Thread: Inline functions

  1. #1
    Registered User Sharke's Avatar
    Join Date
    Jun 2008
    Location
    NYC
    Posts
    303

    Inline functions

    When I run the following code on my system, the inline function virtually always runs slower than the non-inline function. Why is this?

    Code:
    #include <iostream>
    #include <ctime>
    using namespace std;
    
    inline void f1()
    {
    	int n = 0;
    	for (int i = 0; i < 100; i++)
    		n += 10;
    }
    
    void f2()
    {
    	int n = 0;
    	for (int i = 0; i < 100; i++)
    		n += 10;
    }
    
    int main()
    {
    
    	clock_t start;
    	clock_t end;
    	clock_t duration;
    
    	cout << "Running inline function f1()..." << endl;
    	start = clock();
    	for (int i = 0; i < 1500000; i++)
    		f1();
    	end = clock();
    	duration = end - start;
    	cout << "Time elapsed: " << duration << " ticks." << endl;
    
    	cout << "Running function f2()..." << endl;
    	start = clock();
    	for (int i = 0; i < 1500000; i++)
    		f2();
    	end = clock();
    	duration = end - start;
    	cout << "Time elapsed: " << duration << " ticks." << endl;
    
    	system("pause");
    	return 0;
    }

  2. #2
    C++ Witch laserlight's Avatar
    Join Date
    Oct 2003
    Location
    Singapore
    Posts
    28,413
    Quote Originally Posted by Sharke
    When I run the following code on my system, the inline function virtually always runs slower than the non-inline function. Why is this?
    Considering that a compiler might not inline despite the suggestion, especially due to the presence of a loop...
    Quote Originally Posted by Bjarne Stroustrup (2000-10-14)
    I get maybe two dozen requests for help with some sort of programming or design problem every day. Most have more sense than to send me hundreds of lines of code. If they do, I ask them to find the smallest example that exhibits the problem and send me that. Mostly, they then find the error themselves. "Finding the smallest program that demonstrates the error" is a powerful debugging tool.
    Look up a C++ Reference and learn How To Ask Questions The Smart Way

  3. #3
    Lurking whiteflags's Avatar
    Join Date
    Apr 2006
    Location
    United States
    Posts
    9,613
    Maybe it's slow because you called it 1.5 million times.
    Last edited by whiteflags; 05-12-2009 at 11:08 PM. Reason: phantom zero

  4. #4
    Registered User Sharke's Avatar
    Join Date
    Jun 2008
    Location
    NYC
    Posts
    303
    Quote Originally Posted by laserlight View Post
    Considering that a compiler might not inline despite the suggestion, especially due to the presence of a loop...
    Ah, I did not know that inline functions were compiler suggestions. Having said that, I get similar results if I copy and paste the function body in place of the function call. It's not slower than the function call every time, but most times. This surprises me.

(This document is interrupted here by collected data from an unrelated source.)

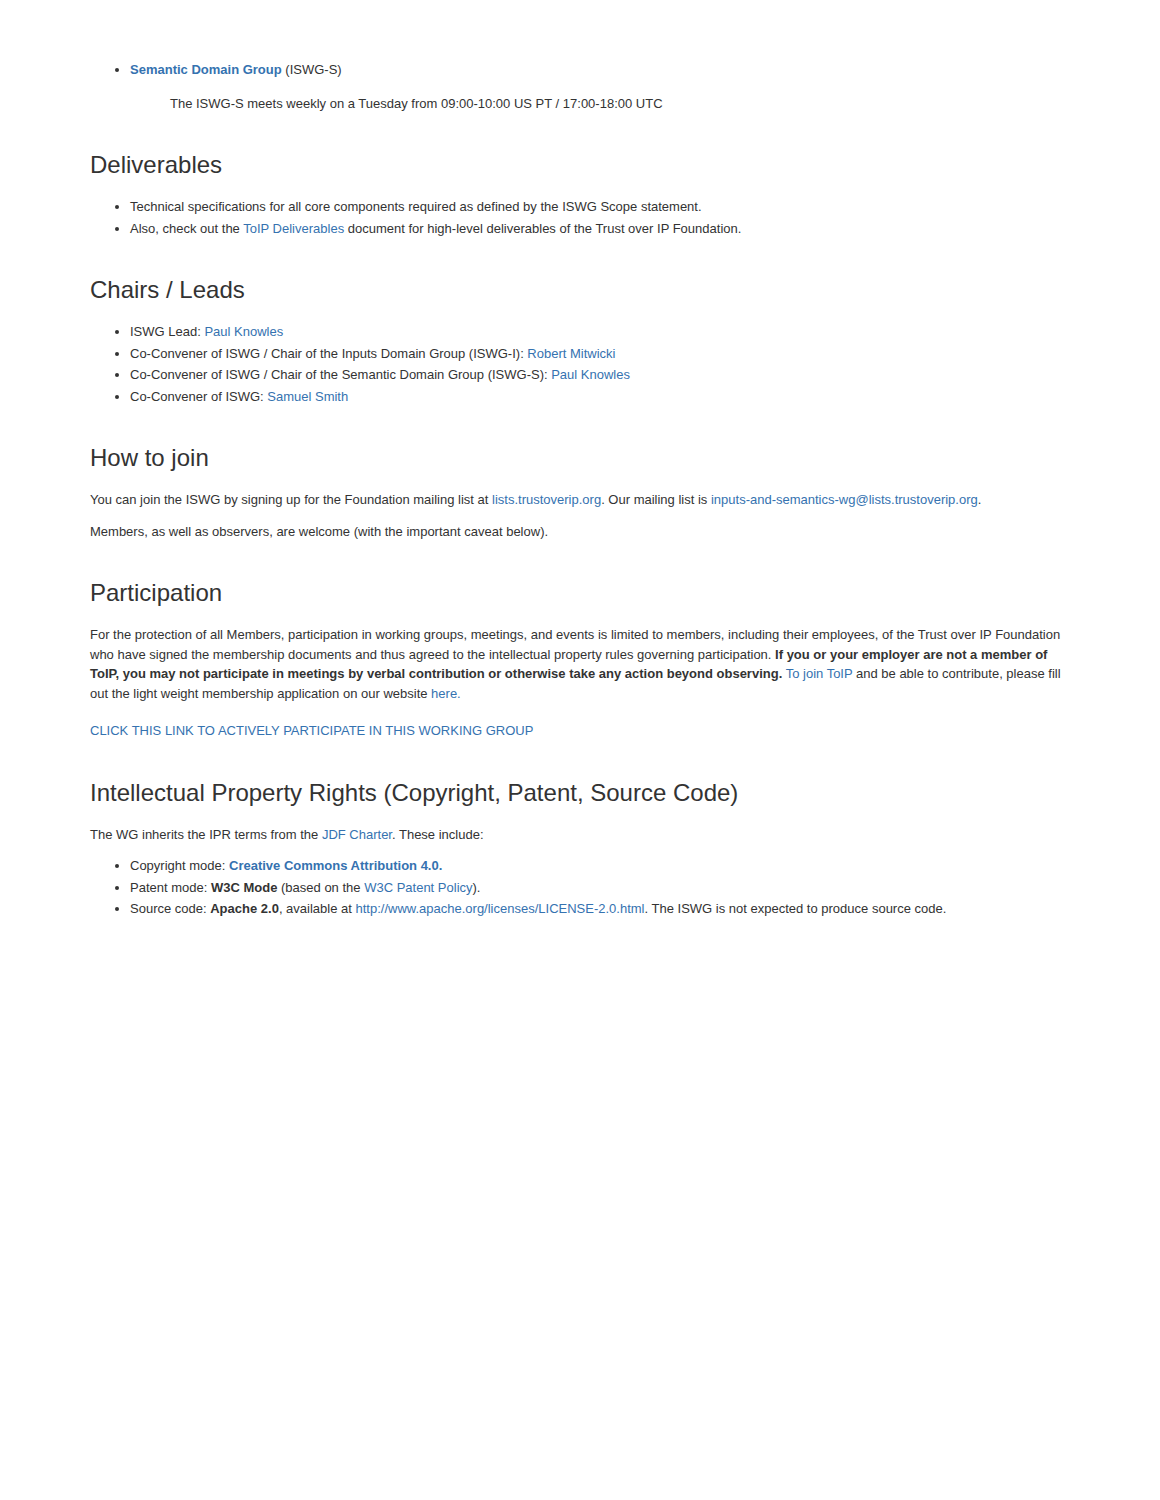Semantic Domain Group (ISWG-S)
The ISWG-S meets weekly on a Tuesday from 09:00-10:00 US PT / 17:00-18:00 UTC
Deliverables
Technical specifications for all core components required as defined by the ISWG Scope statement.
Also, check out the ToIP Deliverables document for high-level deliverables of the Trust over IP Foundation.
Chairs / Leads
ISWG Lead: Paul Knowles
Co-Convener of ISWG / Chair of the Inputs Domain Group (ISWG-I): Robert Mitwicki
Co-Convener of ISWG / Chair of the Semantic Domain Group (ISWG-S): Paul Knowles
Co-Convener of ISWG: Samuel Smith
How to join
You can join the ISWG by signing up for the Foundation mailing list at lists.trustoverip.org. Our mailing list is inputs-and-semantics-wg@lists.trustoverip.org.
Members, as well as observers, are welcome (with the important caveat below).
Participation
For the protection of all Members, participation in working groups, meetings, and events is limited to members, including their employees, of the Trust over IP Foundation who have signed the membership documents and thus agreed to the intellectual property rules governing participation. If you or your employer are not a member of ToIP, you may not participate in meetings by verbal contribution or otherwise take any action beyond observing. To join ToIP and be able to contribute, please fill out the light weight membership application on our website here.
CLICK THIS LINK TO ACTIVELY PARTICIPATE IN THIS WORKING GROUP
Intellectual Property Rights (Copyright, Patent, Source Code)
The WG inherits the IPR terms from the JDF Charter. These include:
Copyright mode: Creative Commons Attribution 4.0.
Patent mode: W3C Mode (based on the W3C Patent Policy).
Source code: Apache 2.0, available at http://www.apache.org/licenses/LICENSE-2.0.html. The ISWG is not expected to produce source code.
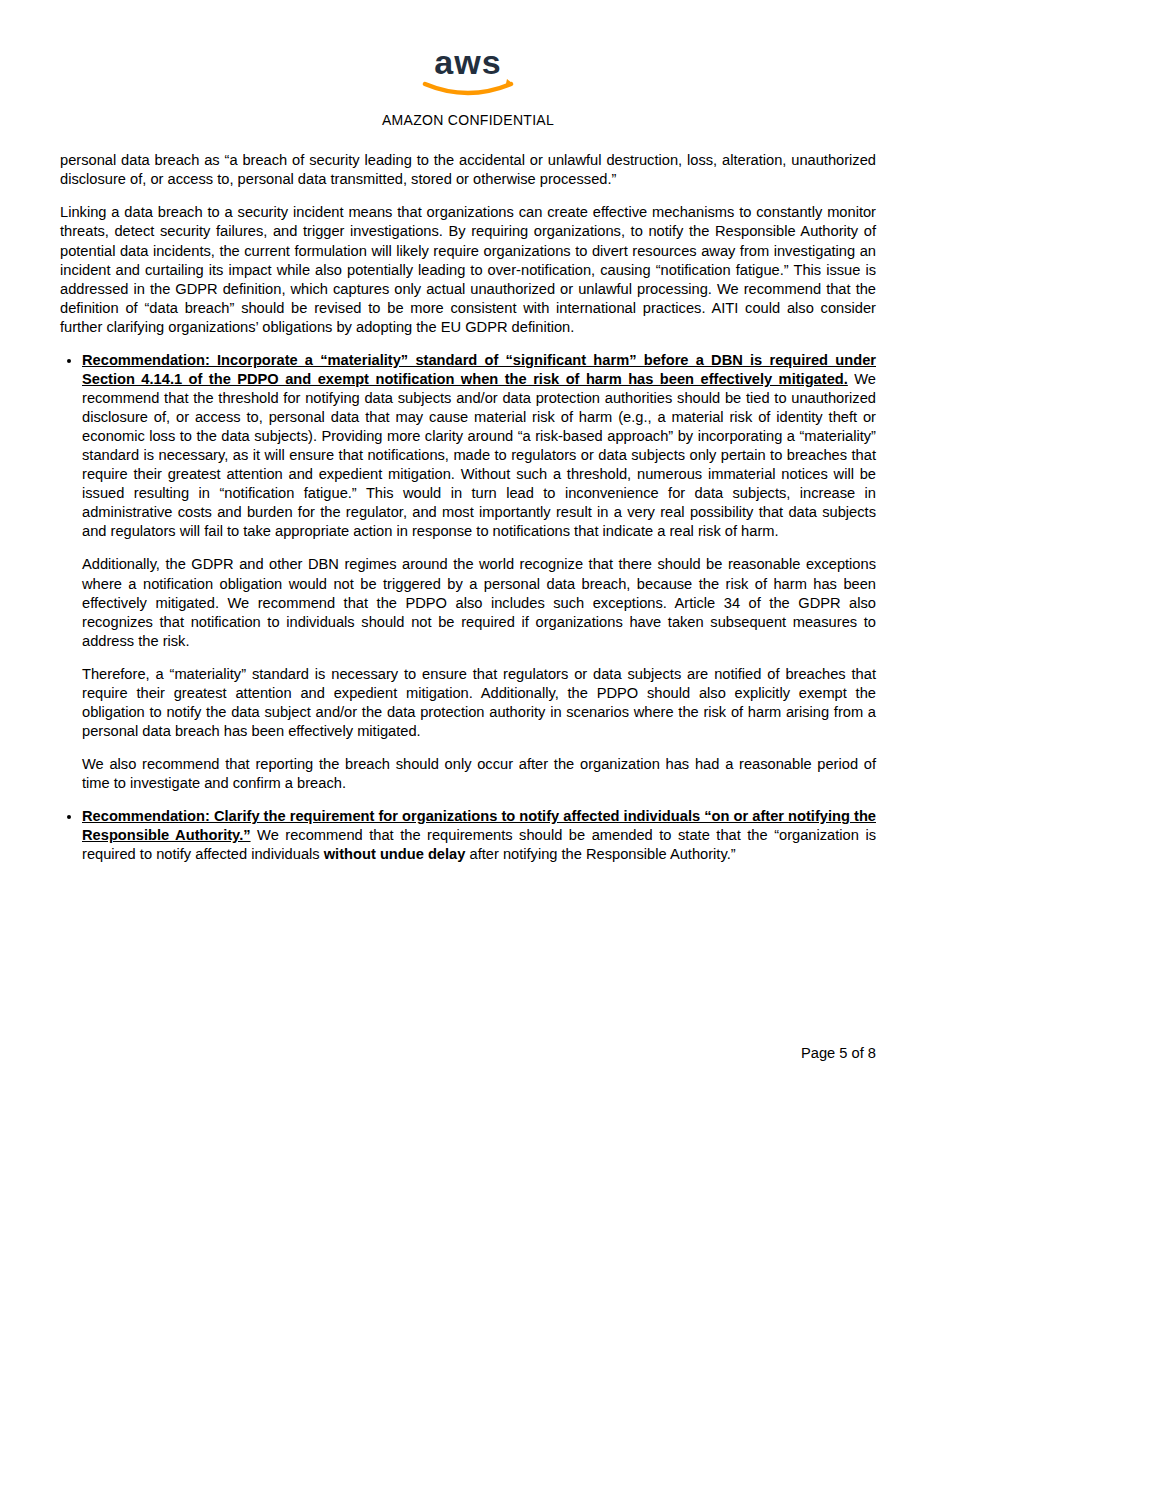aws
AMAZON CONFIDENTIAL
personal data breach as “a breach of security leading to the accidental or unlawful destruction, loss, alteration, unauthorized disclosure of, or access to, personal data transmitted, stored or otherwise processed.”
Linking a data breach to a security incident means that organizations can create effective mechanisms to constantly monitor threats, detect security failures, and trigger investigations. By requiring organizations, to notify the Responsible Authority of potential data incidents, the current formulation will likely require organizations to divert resources away from investigating an incident and curtailing its impact while also potentially leading to over-notification, causing “notification fatigue.” This issue is addressed in the GDPR definition, which captures only actual unauthorized or unlawful processing. We recommend that the definition of “data breach” should be revised to be more consistent with international practices. AITI could also consider further clarifying organizations’ obligations by adopting the EU GDPR definition.
Recommendation: Incorporate a “materiality” standard of “significant harm” before a DBN is required under Section 4.14.1 of the PDPO and exempt notification when the risk of harm has been effectively mitigated. We recommend that the threshold for notifying data subjects and/or data protection authorities should be tied to unauthorized disclosure of, or access to, personal data that may cause material risk of harm (e.g., a material risk of identity theft or economic loss to the data subjects). Providing more clarity around “a risk-based approach” by incorporating a “materiality” standard is necessary, as it will ensure that notifications, made to regulators or data subjects only pertain to breaches that require their greatest attention and expedient mitigation. Without such a threshold, numerous immaterial notices will be issued resulting in “notification fatigue.” This would in turn lead to inconvenience for data subjects, increase in administrative costs and burden for the regulator, and most importantly result in a very real possibility that data subjects and regulators will fail to take appropriate action in response to notifications that indicate a real risk of harm.
Additionally, the GDPR and other DBN regimes around the world recognize that there should be reasonable exceptions where a notification obligation would not be triggered by a personal data breach, because the risk of harm has been effectively mitigated. We recommend that the PDPO also includes such exceptions. Article 34 of the GDPR also recognizes that notification to individuals should not be required if organizations have taken subsequent measures to address the risk.
Therefore, a “materiality” standard is necessary to ensure that regulators or data subjects are notified of breaches that require their greatest attention and expedient mitigation. Additionally, the PDPO should also explicitly exempt the obligation to notify the data subject and/or the data protection authority in scenarios where the risk of harm arising from a personal data breach has been effectively mitigated.
We also recommend that reporting the breach should only occur after the organization has had a reasonable period of time to investigate and confirm a breach.
Recommendation: Clarify the requirement for organizations to notify affected individuals “on or after notifying the Responsible Authority.” We recommend that the requirements should be amended to state that the “organization is required to notify affected individuals without undue delay after notifying the Responsible Authority.”
Page 5 of 8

    Quote Originally Posted by whiteflags View Post
    Maybe it's slow because you called it 1.5 million times.
    1.5 million, 1.5 thousand......it's the comparison with the non-inline function I was interested in.

  5. #5
    C++ Witch laserlight's Avatar
    Join Date
    Oct 2003
    Location
    Singapore
    Posts
    28,413
    Quote Originally Posted by Sharke
    Having said that, I get similar results if I copy and paste the function body in place of the function call. It's not slower than the function call every time, but most times. This surprises me.
    Maybe it is just "luck". You could compare assembly output to see what is happening.
    Quote Originally Posted by Bjarne Stroustrup (2000-10-14)
    I get maybe two dozen requests for help with some sort of programming or design problem every day. Most have more sense than to send me hundreds of lines of code. If they do, I ask them to find the smallest example that exhibits the problem and send me that. Mostly, they then find the error themselves. "Finding the smallest program that demonstrates the error" is a powerful debugging tool.
    Look up a C++ Reference and learn How To Ask Questions The Smart Way

  6. #6
    Officially An Architect brewbuck's Avatar
    Join Date
    Mar 2007
    Location
    Portland, OR
    Posts
    7,396
    I assume you're compiling WITHOUT optimization? Because any decent optimizing compiler will optimize that entire thing to nothing, since the function has no side effects, and returns no value.

    Here's what I get:

    Code:
    scott@scott-intel-mini-ubuntu:/tmp$ g++ -O3 -o timer timer.cpp
    scott@scott-intel-mini-ubuntu:/tmp$ ./timer
    Running inline function f1()...
    Time elapsed: 0 ticks.
    Running function f2()...
    Time elapsed: 0 ticks.
    sh: pause: not found
    As opposed to without optimization:

    Code:
    scott@scott-intel-mini-ubuntu:/tmp$ g++ -O0 -o timer timer.cpp
    scott@scott-intel-mini-ubuntu:/tmp$ ./timer
    Running inline function f1()...
    Time elapsed: 620000 ticks.
    Running function f2()...
    Time elapsed: 560000 ticks.
    sh: pause: not found
    Looking at the assembly code generated without optimization, neither call is being inlined, and the assembly code for f1() and f2() is identical. So why the difference? I can't explain it, honestly, but I doubt it has anything to do with inlining, since neither function is actually being inlined.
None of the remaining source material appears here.